The author presents the debate not merely as an abstract theoretical controversy but as an earnest effort by Japanese intellectuals to understand their nation's unique developmental trajectory and to formulate appropriate strategies for political and social transformation. The participants' attempts to reconcile Marxist orthodoxy with Japanese particularities produced innovative theoretical contributions that went beyond mechanistic application of European models to address fundamental questions about the relationship between universality and particularity in political and economic development.

==Critical reception==
Arif Dirlik highlighted the book's significance in demonstrating how Japanese Marxists confronted basic problems of Marxist theory when faced with inconsistencies between theoretical expectations and Japan's actual development. Dirlik noted that the debate sensitized Japanese Marxists to fundamental issues, with the Rōnō-ha writers emphasizing contemporary world structures while the Kōza-ha focused on Japan's distinctive historical development. The controversy, noted Dirlik, led Japanese Marxists to address "the dynamics of capitalist development, the problem of historical periodization, the relationship between feudalism and capitalism, the question of Asiatic society, and the issue of the state."

Gail Lee Bernstein found that Hoston's book filled a gap in English-language scholarship by explaining how Japanese Marxist scholars modified European Marxist theory to fit Japan's peculiar circumstances - neither fully "Asiatic" nor Western. Bernstein praised Hoston for demonstrating that these scholars were innovative theorists who became "Japan's first real social scientists" through their systematic analysis of Japanese capitalism and the emperor system.

Thomas R. H. Havens found the author's preference for the Kōza-ha interpretation apparent, and noting that she credited this school with "far deeper historical research" and an "undeniable contribution to analyzing how capitalism and the emperor system had developed since the Tokugawa period." Havens observed that the author viewed the Kōza-ha as taking "a more flexible approach that enabled them to confront the harsh realities in Japan that the Rōnō-ha ignored." He thought that the book showed how both groups "remained, for better or worse, academics whose main contribution was as pioneers of the systematic analysis of the development of their own country."

Gregory J. Kasza considered the work to be a skillful blend of chronological and analytical frameworks that would be valuable to scholars beyond those specifically interested in Japanese Marxist theory. Kasza believed that the book demonstrated how Japanese Marxists had to adjust European strains of Marxist theory to fit non-European patterns of development, although he noted that "Hoston occasionally offers assessments of the validity of the arguments described" with mixed results.
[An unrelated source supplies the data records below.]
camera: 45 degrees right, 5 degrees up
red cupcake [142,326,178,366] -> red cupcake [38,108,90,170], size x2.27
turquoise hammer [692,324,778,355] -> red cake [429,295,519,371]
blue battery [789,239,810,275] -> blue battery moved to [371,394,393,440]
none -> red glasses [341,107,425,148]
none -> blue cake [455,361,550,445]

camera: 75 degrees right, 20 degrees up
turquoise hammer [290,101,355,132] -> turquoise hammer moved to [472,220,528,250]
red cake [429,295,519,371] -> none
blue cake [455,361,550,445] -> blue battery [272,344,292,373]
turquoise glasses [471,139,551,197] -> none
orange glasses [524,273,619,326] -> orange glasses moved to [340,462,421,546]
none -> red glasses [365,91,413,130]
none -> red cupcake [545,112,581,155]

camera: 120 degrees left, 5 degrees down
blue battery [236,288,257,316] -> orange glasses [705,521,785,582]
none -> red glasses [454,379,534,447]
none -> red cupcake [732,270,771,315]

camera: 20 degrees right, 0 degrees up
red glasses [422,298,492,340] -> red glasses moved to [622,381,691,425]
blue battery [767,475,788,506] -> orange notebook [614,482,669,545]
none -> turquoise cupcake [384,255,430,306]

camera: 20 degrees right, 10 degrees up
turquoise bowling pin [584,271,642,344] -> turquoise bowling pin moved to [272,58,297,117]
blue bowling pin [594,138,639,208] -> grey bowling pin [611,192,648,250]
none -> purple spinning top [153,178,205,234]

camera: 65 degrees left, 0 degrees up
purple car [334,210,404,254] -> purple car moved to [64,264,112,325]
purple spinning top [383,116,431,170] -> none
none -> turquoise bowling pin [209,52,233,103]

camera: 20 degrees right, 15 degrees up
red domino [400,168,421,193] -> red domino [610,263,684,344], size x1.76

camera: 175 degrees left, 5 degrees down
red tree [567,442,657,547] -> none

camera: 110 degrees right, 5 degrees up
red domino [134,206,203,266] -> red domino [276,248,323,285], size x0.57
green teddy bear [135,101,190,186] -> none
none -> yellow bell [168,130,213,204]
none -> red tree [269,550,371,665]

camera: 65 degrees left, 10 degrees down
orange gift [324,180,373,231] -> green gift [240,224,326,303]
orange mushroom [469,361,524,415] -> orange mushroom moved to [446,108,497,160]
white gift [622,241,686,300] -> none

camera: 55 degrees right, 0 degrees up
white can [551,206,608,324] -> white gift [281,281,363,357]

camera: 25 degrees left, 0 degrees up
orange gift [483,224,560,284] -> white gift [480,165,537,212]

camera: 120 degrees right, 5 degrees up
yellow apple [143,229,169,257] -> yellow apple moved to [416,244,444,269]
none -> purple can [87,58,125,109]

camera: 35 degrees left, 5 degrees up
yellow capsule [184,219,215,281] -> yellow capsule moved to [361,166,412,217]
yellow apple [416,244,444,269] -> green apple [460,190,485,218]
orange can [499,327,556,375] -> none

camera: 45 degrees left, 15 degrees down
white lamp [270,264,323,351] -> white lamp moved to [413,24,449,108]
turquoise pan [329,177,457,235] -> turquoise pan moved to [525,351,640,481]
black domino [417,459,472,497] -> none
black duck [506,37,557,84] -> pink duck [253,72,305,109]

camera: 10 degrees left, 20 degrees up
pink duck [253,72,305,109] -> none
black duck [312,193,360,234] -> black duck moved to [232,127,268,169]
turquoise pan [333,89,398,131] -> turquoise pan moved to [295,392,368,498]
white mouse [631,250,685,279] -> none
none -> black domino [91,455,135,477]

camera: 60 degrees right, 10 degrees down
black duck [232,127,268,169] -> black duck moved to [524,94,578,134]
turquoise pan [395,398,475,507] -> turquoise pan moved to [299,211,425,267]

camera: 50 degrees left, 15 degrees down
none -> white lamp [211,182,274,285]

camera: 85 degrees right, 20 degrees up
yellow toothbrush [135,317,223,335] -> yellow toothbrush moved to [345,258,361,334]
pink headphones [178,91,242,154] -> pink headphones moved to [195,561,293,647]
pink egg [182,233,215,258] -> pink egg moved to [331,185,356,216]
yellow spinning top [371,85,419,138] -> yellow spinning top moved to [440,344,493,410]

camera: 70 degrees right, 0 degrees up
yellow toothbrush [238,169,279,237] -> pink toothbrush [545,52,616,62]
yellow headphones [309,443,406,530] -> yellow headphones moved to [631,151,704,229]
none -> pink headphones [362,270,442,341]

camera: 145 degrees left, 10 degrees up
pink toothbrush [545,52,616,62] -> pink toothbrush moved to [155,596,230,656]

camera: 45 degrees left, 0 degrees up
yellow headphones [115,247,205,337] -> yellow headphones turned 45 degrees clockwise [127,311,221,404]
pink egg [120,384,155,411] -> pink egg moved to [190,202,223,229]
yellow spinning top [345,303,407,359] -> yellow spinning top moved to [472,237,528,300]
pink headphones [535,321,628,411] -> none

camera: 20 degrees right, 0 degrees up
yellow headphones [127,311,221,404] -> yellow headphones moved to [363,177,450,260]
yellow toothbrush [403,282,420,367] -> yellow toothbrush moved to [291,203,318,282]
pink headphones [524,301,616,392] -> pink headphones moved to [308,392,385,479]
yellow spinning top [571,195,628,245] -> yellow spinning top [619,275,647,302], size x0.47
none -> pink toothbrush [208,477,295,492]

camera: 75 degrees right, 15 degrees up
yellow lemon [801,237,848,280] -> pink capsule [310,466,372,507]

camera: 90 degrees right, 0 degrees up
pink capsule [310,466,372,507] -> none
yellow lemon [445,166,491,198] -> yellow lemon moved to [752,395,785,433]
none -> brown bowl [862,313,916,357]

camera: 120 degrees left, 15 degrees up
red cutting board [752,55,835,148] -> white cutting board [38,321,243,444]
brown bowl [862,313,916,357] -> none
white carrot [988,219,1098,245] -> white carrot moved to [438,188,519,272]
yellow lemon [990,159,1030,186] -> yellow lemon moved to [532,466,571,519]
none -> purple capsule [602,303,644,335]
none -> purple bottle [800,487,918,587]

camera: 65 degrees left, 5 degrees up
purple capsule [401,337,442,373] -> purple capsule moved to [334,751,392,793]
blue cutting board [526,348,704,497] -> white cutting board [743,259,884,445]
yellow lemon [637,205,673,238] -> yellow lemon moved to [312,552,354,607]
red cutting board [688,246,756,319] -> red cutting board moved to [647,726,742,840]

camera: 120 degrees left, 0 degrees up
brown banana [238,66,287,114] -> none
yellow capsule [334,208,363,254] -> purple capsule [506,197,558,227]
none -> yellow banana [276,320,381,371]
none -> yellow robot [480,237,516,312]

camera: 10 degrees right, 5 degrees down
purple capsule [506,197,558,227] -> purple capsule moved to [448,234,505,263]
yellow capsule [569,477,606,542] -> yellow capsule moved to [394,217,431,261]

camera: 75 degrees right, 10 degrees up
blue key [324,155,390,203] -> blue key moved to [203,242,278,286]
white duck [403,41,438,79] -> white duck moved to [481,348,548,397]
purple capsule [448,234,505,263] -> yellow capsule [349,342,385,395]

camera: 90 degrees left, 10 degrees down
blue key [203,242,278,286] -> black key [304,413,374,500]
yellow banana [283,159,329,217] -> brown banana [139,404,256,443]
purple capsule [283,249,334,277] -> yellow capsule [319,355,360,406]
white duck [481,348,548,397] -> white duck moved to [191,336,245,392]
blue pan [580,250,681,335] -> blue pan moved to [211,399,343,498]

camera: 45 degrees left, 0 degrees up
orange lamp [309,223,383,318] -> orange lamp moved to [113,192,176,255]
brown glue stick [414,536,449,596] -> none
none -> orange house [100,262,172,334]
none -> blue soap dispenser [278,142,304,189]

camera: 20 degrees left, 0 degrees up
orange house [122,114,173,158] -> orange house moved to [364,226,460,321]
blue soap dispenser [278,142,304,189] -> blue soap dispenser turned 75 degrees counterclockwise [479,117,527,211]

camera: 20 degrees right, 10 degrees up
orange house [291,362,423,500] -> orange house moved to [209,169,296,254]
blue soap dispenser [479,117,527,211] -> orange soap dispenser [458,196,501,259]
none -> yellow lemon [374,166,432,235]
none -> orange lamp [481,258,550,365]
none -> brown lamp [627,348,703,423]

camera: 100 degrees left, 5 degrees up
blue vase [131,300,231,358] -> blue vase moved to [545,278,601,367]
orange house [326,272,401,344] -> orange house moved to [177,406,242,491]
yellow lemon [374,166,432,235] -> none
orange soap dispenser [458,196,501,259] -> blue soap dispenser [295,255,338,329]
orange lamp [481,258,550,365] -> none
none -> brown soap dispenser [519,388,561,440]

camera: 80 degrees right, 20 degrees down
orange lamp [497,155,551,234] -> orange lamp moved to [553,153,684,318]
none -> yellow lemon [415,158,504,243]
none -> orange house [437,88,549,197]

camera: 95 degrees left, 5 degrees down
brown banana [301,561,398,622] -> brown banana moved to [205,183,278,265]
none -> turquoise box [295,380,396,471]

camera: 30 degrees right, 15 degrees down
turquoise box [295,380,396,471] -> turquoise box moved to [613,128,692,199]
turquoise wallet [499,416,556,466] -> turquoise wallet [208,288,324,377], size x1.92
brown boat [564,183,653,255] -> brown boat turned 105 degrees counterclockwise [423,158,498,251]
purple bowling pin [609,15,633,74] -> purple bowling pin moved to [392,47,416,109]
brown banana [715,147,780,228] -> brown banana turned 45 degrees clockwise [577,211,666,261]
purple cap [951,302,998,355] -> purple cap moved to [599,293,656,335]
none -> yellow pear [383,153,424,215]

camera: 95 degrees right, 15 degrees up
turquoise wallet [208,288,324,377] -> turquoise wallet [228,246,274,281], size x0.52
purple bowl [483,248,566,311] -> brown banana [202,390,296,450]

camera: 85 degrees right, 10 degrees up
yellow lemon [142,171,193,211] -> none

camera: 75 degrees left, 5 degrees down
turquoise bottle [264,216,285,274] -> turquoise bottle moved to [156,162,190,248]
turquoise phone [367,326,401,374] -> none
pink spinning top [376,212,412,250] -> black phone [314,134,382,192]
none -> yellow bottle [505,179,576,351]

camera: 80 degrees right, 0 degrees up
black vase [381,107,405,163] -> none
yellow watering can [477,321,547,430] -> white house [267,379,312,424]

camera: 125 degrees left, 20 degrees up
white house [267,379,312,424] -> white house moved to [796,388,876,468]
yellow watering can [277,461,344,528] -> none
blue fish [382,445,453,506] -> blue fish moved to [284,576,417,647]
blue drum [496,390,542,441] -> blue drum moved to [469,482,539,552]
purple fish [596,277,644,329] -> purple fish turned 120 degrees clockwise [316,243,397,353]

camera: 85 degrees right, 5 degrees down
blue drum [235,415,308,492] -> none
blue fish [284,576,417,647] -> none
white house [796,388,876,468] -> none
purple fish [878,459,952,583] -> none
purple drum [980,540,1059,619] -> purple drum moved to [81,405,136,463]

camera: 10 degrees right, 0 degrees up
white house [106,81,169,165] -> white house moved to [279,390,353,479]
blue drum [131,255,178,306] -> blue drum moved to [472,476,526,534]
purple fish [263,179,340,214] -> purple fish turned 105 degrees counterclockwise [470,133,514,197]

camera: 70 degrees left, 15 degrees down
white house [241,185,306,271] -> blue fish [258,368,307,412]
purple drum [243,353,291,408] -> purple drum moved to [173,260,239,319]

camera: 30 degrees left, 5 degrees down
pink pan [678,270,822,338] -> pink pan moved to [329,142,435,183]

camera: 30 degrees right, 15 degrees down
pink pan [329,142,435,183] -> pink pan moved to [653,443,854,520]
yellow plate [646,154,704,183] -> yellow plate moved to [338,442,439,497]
Miles Fletcher commended the work for its important message about the perceptiveness and creativity of Japanese Marxists active in the 1920s and 1930s, and believed the study of early Marxist development in Japan made a worthy contribution given the doctrine's major intellectual force in the country. Fletcher found valuable the author's depiction of the debate as "a crucial stage in the struggle of Japanese writers to adapt Marxism as an alien ideology to their nation."

Janet Hunter described the work as "a comprehensive guide to the basic Marxian interpretations and controversies informing much of modern Japanese historiography." Hunter pointed out to the author's skill in avoiding theoretical nitpicking by focusing on "the central problématique of Marxist thinkers in developing societies: how to apply nineteenth-century European Marxism to twentieth-century, Third World countries."

Rene Peritz thought that while "careful Marxist theorists have demonstrated a patient willingness in adapting orthodox positions to conform to mass Japanese public values," the book drew on commentaries by Japanese Marxist theorists, intellectuals, and leaders that proved "provocative, indeed, to assume that similar lessons and conclusions can be drawn from non-Japanese patterns of national development." Peritz found that the Marxist scholars mentioned throughout the piece provided "safe enough ground in documenting and stressing Japanese economic difficulties in historical context."